Fabien Sacriste, Les camps de regroupement en Algérie. Une histoire des déplacements forcés (1954-1962)

Texte intégral
- 1 Cette expression est empruntée à l’ouvrage, incontournable sur la question, de Raphaëlle Branche, L (...)
- 2 Pour des références récentes, voir par exemple : House Jim et MacMaster Neil, Paris 1961. Les Algér (...)
- 3 Le nombre des regroupés comme celui des camps n’est pas connu précisément, et Fabien Sacriste consa (...)
1De la torture érigée en « système » par l’armée française en Algérie1 au massacre des Algériens de métropole du 17 octobre 19612, de nombreux aspects de la répression des indépendantistes algériens par les autorités françaises sont désormais connus du grand public. En dépit de leur ampleur, d’autres pratiques de la guerre d’Algérie (1954-1962) demeurent quant à elles quelque peu oubliées ou reléguées en arrière-plan : c’est le cas des camps de regroupement sur lesquels se penche l’historien Fabien Sacriste dans cet ouvrage. Pendant la guerre, ce sont en effet 2,5 à 3,5 millions d’Algériens qui ont été contraints de quitter leur domicile (soit entre un tiers et la moitié de la population rurale), une part importante d’entre eux ayant été dirigée vers les quelques 2000 camps de regroupement de toutes natures créés par les autorités françaises3.

+===+

◆ Tâche A ◆
Selon le texte sur les camps de regroupement en Algérie, combien d'Algériens ont été contraints de quitter leur domicile pendant la guerre ?
◆ Tâche B ◆
Rédigez la suite du texte sur les camps de regroupement en Algérie, à partir de sa dernière phrase.
La liste ci-après n'est pas nécessaire pour ce travail.

◆ Données ◆

+===+

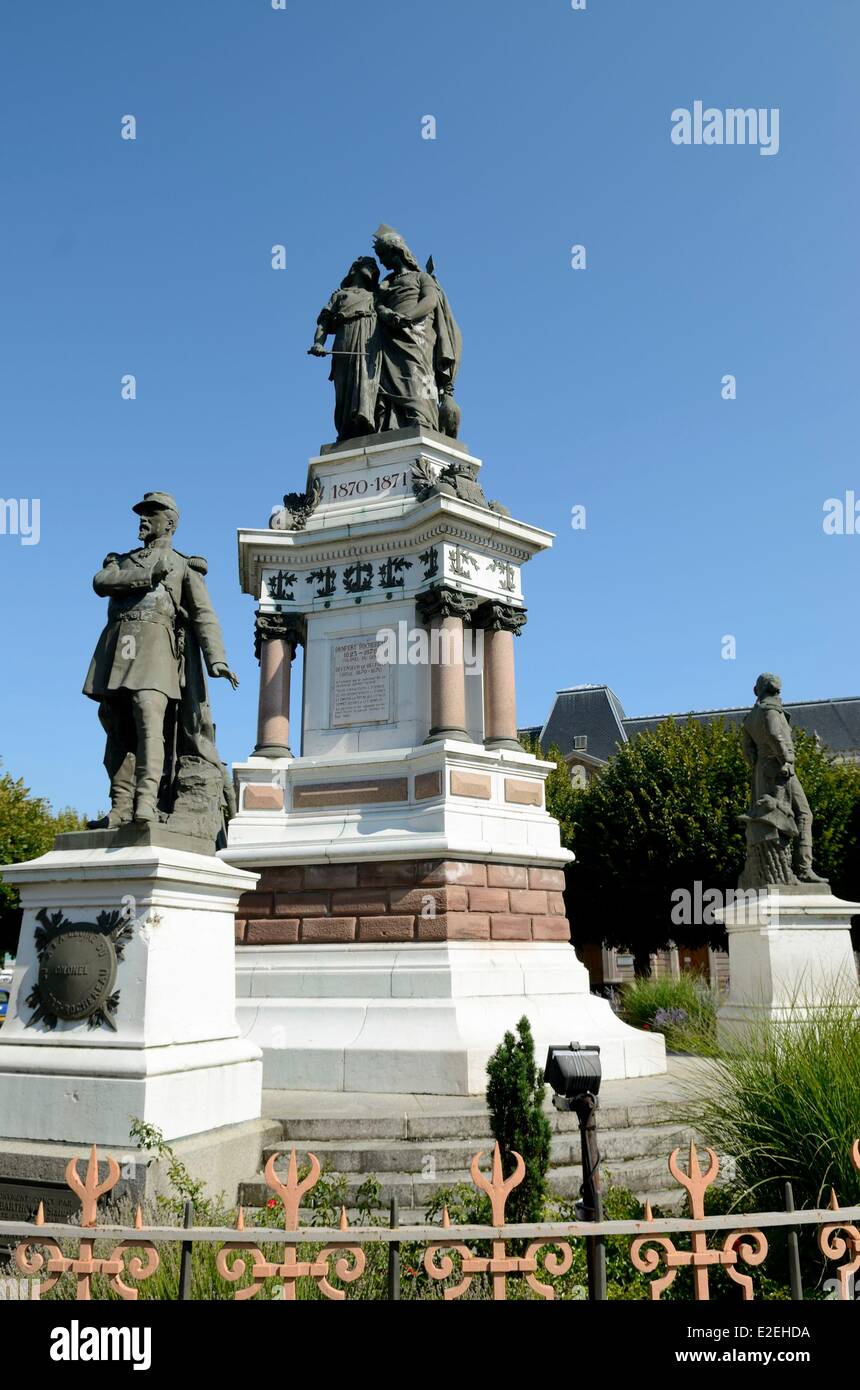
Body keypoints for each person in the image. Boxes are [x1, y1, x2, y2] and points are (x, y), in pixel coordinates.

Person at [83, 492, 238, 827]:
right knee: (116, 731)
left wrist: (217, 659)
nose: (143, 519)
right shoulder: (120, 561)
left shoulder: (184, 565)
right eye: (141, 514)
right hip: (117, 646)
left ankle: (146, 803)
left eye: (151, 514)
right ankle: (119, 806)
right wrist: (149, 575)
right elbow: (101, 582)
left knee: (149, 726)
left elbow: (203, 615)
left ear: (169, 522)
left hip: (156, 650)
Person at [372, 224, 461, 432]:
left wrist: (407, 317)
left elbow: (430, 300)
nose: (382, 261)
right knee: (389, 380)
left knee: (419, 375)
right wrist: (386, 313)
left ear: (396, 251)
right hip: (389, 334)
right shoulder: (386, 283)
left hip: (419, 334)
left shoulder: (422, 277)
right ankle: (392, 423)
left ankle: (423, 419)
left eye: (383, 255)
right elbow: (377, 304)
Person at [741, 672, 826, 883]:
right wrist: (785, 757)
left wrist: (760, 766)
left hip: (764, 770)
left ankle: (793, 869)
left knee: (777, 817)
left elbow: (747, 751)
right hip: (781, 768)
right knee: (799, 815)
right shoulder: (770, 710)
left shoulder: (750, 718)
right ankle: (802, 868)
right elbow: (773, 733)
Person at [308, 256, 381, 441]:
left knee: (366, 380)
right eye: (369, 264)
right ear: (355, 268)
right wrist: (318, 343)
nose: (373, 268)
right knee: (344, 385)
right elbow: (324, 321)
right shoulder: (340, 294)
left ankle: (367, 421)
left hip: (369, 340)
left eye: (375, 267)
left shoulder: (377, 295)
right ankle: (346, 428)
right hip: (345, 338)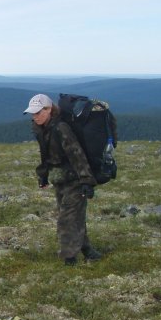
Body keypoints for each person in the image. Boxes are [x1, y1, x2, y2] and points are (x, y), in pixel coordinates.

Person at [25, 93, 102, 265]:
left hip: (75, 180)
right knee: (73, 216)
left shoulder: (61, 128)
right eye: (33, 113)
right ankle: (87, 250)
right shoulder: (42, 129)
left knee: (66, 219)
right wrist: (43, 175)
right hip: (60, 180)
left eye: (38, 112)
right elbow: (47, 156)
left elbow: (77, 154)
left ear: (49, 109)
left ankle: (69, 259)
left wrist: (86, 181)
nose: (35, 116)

+===+

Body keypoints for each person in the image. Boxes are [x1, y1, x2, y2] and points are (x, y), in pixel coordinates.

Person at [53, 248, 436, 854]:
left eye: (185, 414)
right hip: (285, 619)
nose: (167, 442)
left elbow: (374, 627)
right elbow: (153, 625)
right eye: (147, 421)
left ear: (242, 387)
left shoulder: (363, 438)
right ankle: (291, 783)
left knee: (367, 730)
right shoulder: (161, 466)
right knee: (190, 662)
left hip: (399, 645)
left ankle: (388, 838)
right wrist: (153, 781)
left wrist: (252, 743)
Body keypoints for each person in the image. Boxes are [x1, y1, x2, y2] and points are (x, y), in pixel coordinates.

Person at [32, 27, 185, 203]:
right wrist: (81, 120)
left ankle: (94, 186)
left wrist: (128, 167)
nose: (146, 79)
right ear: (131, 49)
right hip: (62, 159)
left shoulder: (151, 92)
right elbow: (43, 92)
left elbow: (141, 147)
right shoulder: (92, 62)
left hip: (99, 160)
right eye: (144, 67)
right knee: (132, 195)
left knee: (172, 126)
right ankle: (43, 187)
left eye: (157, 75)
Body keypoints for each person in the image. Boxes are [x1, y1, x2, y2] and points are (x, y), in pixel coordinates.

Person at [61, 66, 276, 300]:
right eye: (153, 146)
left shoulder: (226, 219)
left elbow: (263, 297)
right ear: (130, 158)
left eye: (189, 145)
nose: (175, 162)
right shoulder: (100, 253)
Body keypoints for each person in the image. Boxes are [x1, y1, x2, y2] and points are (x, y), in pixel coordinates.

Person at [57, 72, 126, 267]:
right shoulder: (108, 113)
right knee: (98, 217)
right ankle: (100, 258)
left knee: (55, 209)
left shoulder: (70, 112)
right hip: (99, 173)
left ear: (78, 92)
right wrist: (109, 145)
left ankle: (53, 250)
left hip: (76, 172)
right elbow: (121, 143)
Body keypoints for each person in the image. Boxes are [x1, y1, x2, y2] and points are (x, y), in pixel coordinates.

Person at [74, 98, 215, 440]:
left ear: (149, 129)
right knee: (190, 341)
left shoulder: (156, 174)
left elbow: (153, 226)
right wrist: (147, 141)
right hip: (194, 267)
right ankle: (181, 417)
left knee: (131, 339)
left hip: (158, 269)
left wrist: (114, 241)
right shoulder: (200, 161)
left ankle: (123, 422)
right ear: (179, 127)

+===+

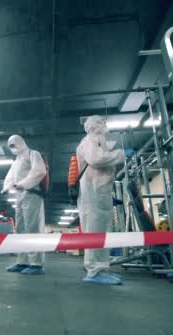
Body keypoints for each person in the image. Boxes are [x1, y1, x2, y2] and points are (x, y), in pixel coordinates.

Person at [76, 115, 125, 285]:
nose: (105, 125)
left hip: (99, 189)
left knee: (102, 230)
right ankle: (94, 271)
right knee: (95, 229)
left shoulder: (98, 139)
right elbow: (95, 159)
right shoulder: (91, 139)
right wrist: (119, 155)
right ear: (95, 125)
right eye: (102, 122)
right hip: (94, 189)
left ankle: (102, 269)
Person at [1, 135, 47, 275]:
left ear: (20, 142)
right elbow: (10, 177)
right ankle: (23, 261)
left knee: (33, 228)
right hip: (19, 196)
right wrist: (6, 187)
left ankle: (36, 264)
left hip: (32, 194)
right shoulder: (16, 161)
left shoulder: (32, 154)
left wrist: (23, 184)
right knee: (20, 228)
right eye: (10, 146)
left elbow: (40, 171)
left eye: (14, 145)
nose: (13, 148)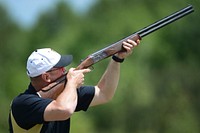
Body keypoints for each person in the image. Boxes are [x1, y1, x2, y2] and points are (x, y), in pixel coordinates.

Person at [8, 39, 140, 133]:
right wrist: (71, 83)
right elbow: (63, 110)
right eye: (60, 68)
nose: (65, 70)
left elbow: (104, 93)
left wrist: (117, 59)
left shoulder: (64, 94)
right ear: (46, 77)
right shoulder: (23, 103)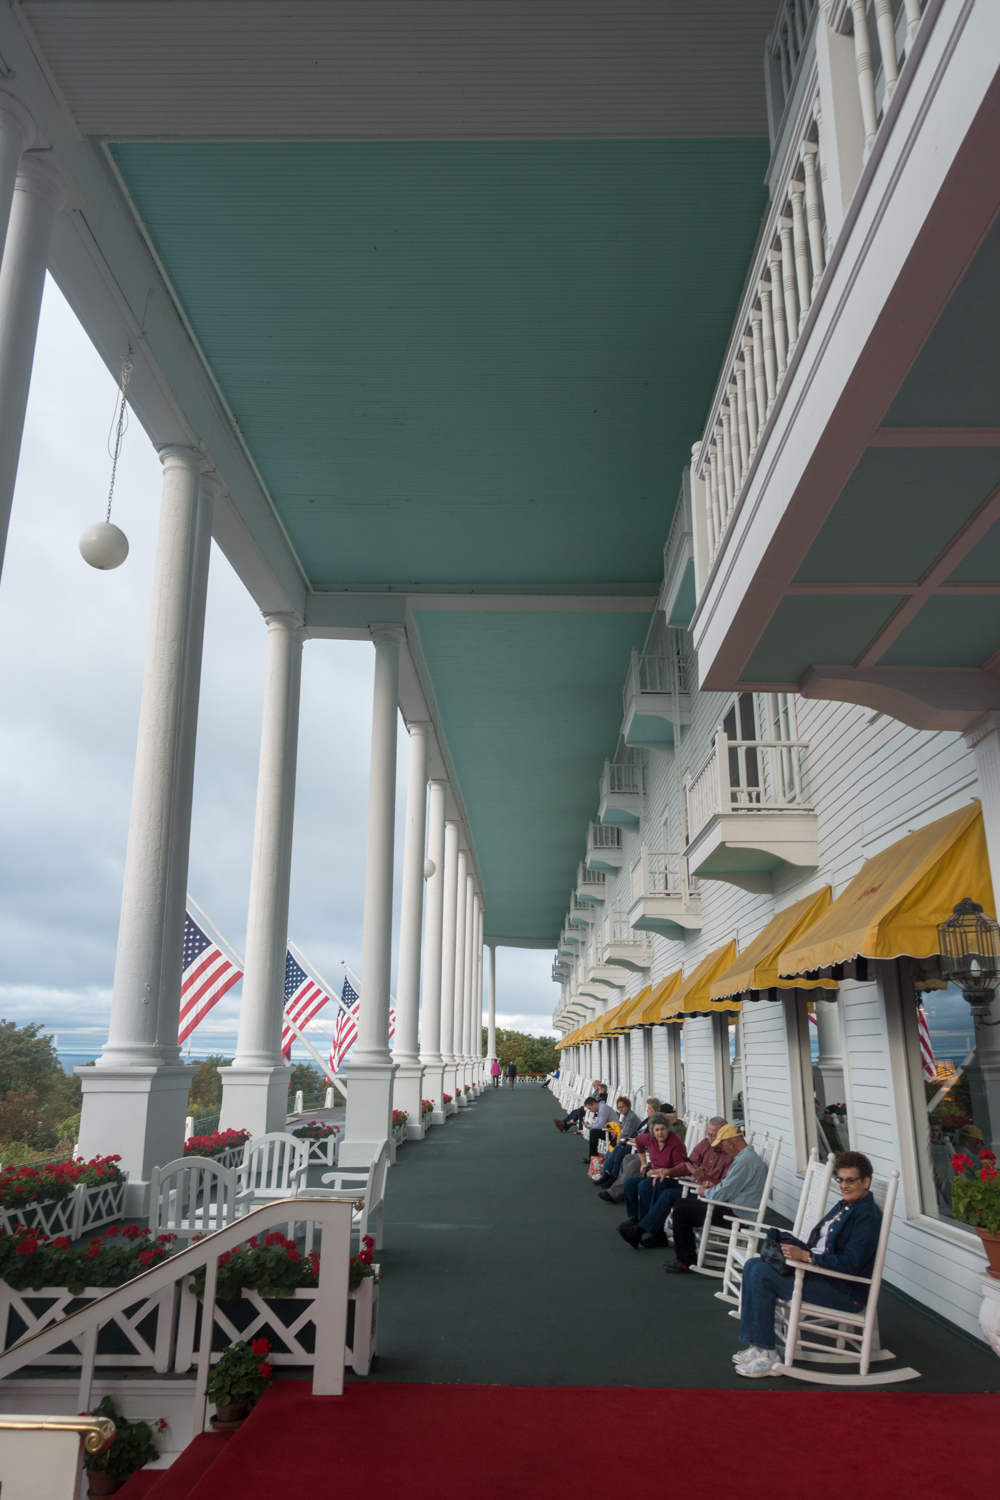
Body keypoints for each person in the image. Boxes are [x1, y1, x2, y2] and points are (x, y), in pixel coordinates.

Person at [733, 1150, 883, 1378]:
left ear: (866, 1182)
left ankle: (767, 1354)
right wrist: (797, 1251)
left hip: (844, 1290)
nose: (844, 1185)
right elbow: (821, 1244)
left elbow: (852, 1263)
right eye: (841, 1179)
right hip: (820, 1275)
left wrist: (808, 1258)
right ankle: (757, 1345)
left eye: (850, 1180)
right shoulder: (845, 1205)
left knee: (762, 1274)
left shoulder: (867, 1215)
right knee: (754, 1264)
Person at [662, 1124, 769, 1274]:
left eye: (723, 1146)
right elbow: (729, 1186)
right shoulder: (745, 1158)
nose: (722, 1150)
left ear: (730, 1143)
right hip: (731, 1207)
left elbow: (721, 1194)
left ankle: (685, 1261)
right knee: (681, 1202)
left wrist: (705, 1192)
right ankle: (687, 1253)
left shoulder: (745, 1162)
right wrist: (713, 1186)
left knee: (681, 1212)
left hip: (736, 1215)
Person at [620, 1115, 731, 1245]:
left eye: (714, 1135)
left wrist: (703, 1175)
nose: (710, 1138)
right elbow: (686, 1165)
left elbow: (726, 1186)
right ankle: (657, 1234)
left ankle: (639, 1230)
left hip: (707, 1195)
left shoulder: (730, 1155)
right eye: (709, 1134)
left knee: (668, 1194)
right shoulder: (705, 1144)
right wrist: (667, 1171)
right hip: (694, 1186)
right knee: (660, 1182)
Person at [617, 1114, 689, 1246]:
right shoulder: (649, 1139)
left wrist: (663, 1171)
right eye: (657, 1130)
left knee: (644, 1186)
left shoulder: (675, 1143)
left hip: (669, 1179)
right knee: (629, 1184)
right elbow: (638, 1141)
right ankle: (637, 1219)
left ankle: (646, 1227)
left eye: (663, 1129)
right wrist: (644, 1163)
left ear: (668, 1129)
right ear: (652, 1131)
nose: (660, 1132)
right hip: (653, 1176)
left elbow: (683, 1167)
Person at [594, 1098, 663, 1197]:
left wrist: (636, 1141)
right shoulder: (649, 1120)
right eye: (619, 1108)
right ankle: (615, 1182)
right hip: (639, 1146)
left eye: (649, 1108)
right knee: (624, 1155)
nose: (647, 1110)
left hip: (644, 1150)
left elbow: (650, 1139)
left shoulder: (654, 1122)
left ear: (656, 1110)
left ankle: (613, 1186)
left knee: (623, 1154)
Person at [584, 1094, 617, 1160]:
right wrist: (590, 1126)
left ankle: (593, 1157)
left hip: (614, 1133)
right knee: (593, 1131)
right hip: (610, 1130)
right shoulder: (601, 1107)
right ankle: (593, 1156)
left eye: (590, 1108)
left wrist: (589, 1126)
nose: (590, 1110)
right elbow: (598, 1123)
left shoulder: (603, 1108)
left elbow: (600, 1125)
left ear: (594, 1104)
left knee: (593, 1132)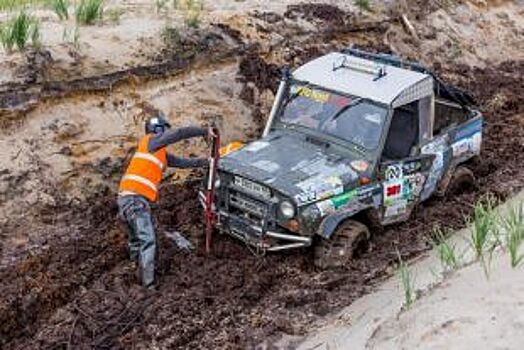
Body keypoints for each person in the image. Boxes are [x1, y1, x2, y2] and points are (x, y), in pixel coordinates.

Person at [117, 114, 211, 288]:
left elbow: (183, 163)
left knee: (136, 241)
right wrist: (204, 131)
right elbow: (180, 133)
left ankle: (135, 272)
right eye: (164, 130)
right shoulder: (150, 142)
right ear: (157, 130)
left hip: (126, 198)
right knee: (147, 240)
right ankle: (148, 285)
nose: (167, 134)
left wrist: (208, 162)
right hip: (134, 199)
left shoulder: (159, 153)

+===+

◆ Réponse A ◆
Entre 2,5 et 3,5 millions d'Algériens.

◆ Réponse B ◆
2Dès l’introduction, l’auteur amorce une réflexion sur l’épineux problème de la dénomination : de multiples termes sont en effet employés, par divers acteurs, pour désigner à la fois les formes de mobilité et les lieux d’arrivée. L’armée distingue par exemple les regroupements contraints et les regroupements volontaires, la part croissante de ces derniers étant supposée prouver le succès de la politique de pacification mise en œuvre en Algérie, quand bien même les regroupements volontaires sont en réalité largement le fruit de la violence de la répression. Les détracteurs de cette politique parlent alors de camps, voire explicitement de camps de concentration, établissant un parallèle infamant avec les pratiques nazies de la Seconde Guerre mondiale. Quant aux promoteurs de cette politique, ils préfèrent employer le terme de centre, puis celui de village, à la connotation bien plus positive, associant de tels lieux au développement économique et au progrès social. On le comprend bien, cette question est donc centrale, et elle demeure présente en filigrane dans tout le livre.
- 4 Récif montagneux de l’Est du pays, où le mouvement indépendantiste est soutenu par une partie impor (...)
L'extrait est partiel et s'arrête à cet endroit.